Rutte ha dalla sua, oltre a un ottimo rapporto con Joe Biden, anche la capacità, riconosciutagli da più parti, di saper trattare con l’intrattabile Trump. Al vertice della Nato del 2018, Rutte si è impegnato con successo con il tycoon per allentare le tensioni sulla spesa per la difesa, dimostrando la sua capacità di gestire lo stile imprevedibile dell’ex presidente Usa. D’altronde, come scrive il sito The Conversation, «la capacità pragmatica del premier olandese di costruire e mantenere coalizioni in un panorama politicamente frammentato è spesso considerata un segno distintivo della sua leadership».
Altro terreno minato è quello orientale.
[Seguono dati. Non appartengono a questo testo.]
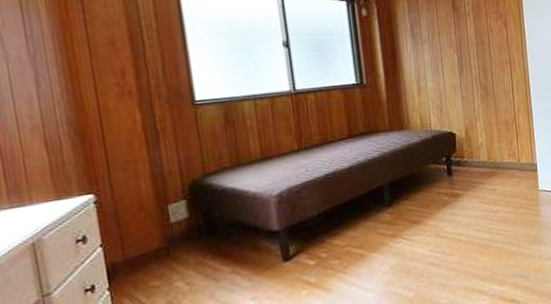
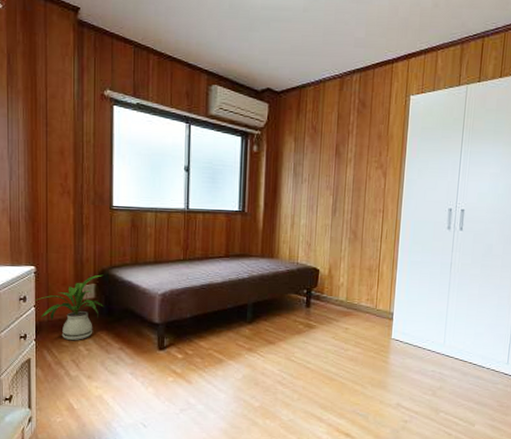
house plant: none [99,186,204,279] -> present [34,274,105,341]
Perché non sfugge agli osservatori che la vera “partita” della Nato è quella che si gioca con (o contro) Pechino. Non a caso la Cina ha più volte manifestato insofferenza per il protagonismo della Nato, per il ruolo e la verbosità con cui Stoltenberg ha interpretato il suo ruolo alla guida dell'Alleanza. L’ultimo episodio è “freschissimo”.
«L’Occidente deve far pagare alla Cina l’aiuto alla Russia nella sua aggressione contro l’Ucraina», ha sibilato Stoltenberg, parlando al Wilson Center di Washington prima di un incontro con Biden lo scorso 17 giugno. Pechino ha replicato invitando la Nato a «smettere di scaricare la colpa» ad altri sulla guerra in Ucraina. Infine il neo eletto dovrà fare i conti con il fronte dei riottosi: l’ascesa dei movimenti nazionalisti e populisti negli Stati membri della Nato. Se la designazione di Rutte è stata accompagnata da un coro di approvazione da parte dei Paesi membri, tutt’altra musica è risuonata, come era prevedibile, invece da Mosca. Per il portavoce del Cremlino, Dmitrij Peskov «è improbabile che questa scelta possa cambiare qualcosa nella linea generale della Nato. Al momento, questa è un'alleanza che per noi è un nemico».